Ellen Johnson Sirleaf, who shared the 2011 Nobel Peace Prize as a champion of women's rights, made history in 2005 when she became Africa's first elected female president in Liberia.
On Jan. 22, she will also preside over the West African country's first democratic transfer of power since 1944, when former international football star George Weah is sworn in after a prolonged election in which he handily beat Vice President Joseph Boakai in a run-off vote this week.
Sirleaf — whose steely nerves were tested at the helm of a deeply divided post-war Liberia — served two six-year terms, during which the 79-year-old grandmother can claim to have kept the peace in a country devastated by atrocious civil wars.
But Sirleaf's high profile abroad as a symbol of post-war reconstruction has not saved her from messy politics at home, where she has faced criticism over failed reconciliation efforts and what some see as a shady past.
And in terms of economic and social reforms, her record is also dim — the country remains one of the poorest in the world despite significant resources in iron ore, rubber and palm oil.
Critics accuse her of failing to improve ordinary Liberians' lives and being overly preoccupied with her image abroad in a nation heavily dependent on foreign aid to provide basic services.
"When Ellen came to power, the expectation of the Liberian people was high, so high that she could not meet up with such expectation," said political science professor Emmanuel Nimely.
"That does not mean that she did not try, she did try but could just not do it all."
Re-elected in 2011, Sirleaf oversaw a country that slipped into recession in 2016 under the impact of an Ebola outbreak in West Africa, virtually shutting down businesses and the collapse in commodity prices.
"The last five years of Ellen's regime were marked by a flood of people coming from the diaspora to get jobs while locally qualified people" were overlooked, Nimely told AFP.
"That made many people go against the regime," Nimely said, including the younger generation which grew frustrated with the lack of economic opportunities.
"These youths today have decided to elect George Weah, they are expecting him to do what Ellen Sirleaf did not do.
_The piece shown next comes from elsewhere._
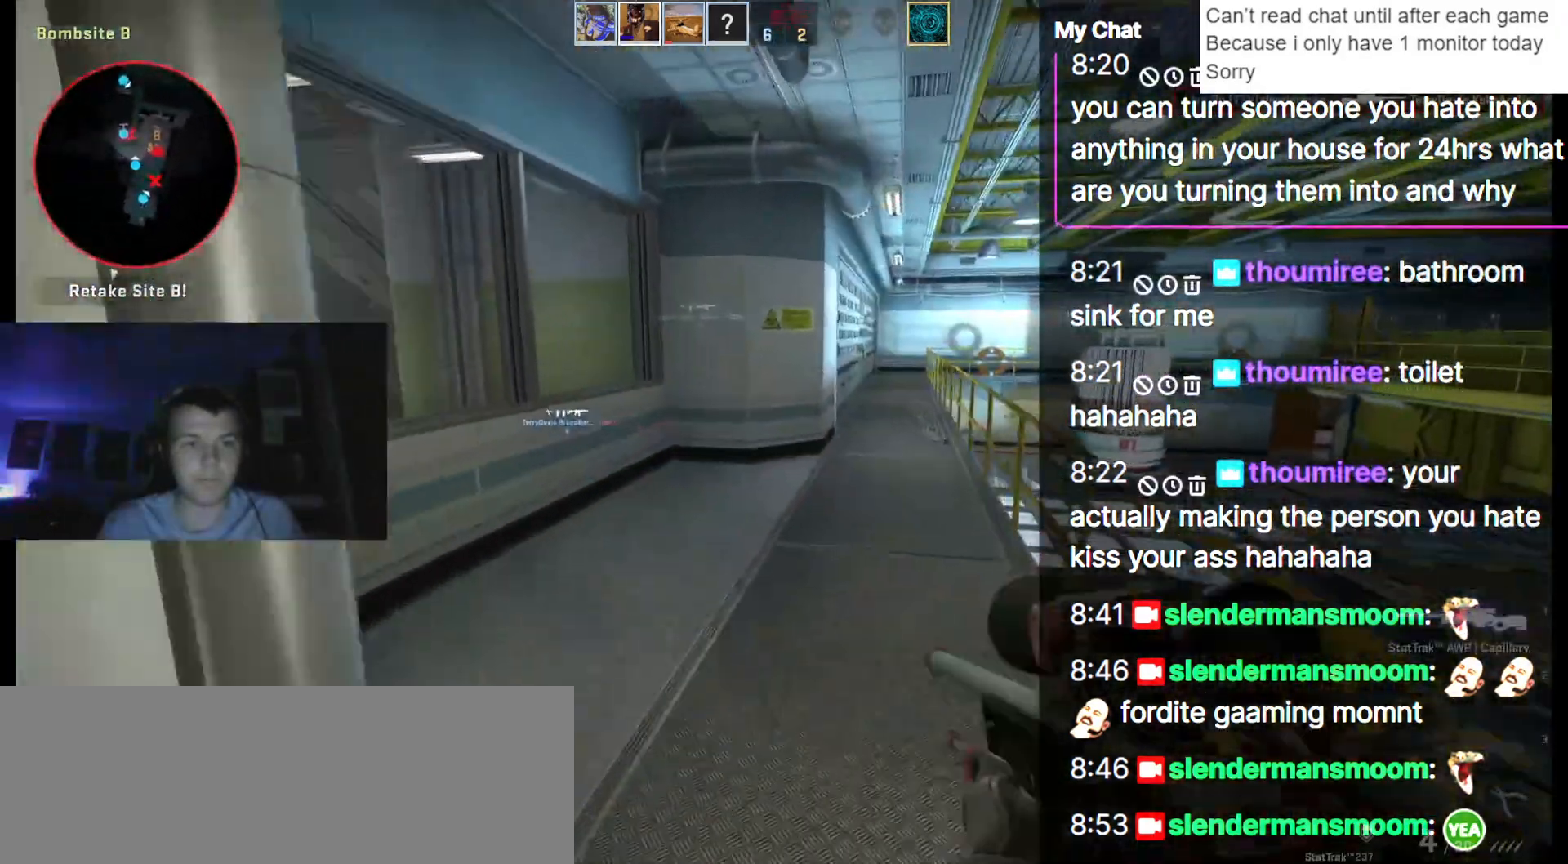
{"keys": ["d", "w"], "events": [[433, "d", "down"]]}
It is a big challenge for Weah."
When Africa's "Iron Lady" first became head of state in Liberia in 2005, she took charge of a nation traumatized by 14 years of brutal civil war with no electricity grid, running water or infrastructure. The conflict killed about 250,000 people between 1989 and 2003.
Turning around Africa's oldest independent state — first founded for freed US slaves — where institutions had become rotten to the core, was never going to be easy.
But fighting corruption in favor of deeper institutional reforms was always at the heart of her political agenda, earning her the nickname "Iron Lady" and two prison terms in the 1980s during dictator Samuel Doe's regime.
When she was elected, she made use of her international cachet as a Harvard-trained economist, former finance minister and an executive at the World Bank.
Sirleaf attracted investments in the mining, agriculture and forestry sectors and offshore oil exploration, as well as in debt relief.
Half of the roads around Monrovia have been rebuilt and the capital now has running water. Electricity, once non-existent here, is available in some parts of the city but the supply is still haphazard.
Yet unemployment is still high and extreme poverty pervasive.
Attitudes cooled to Sirleaf at home when a 2009 Truth and Reconciliation Commission named her on a list of people who should not hold public office for 30 years for backing warlord-turned-president Charles Taylor.
Sirleaf admitted to initially backing Taylor's insurgency against Samuel Doe's government in 1989 which led to the country's first civil war, but became a fierce opponent as the true extent of his war crimes became apparent.
She calmly deflected the myriad criticisms against her, returning time and again to the need to reconcile and move forward.
Born Ellen Euphemia Johnson on Oct. 29, 1938, in the capital Monrovia, she wrote in her memoirs that an old man predicted days after her birth that she would grow up to rule.
The sprightly grandmother married at age 17, but later divorced after the relationship turned abusive.
She has four sons and 11 grandchildren.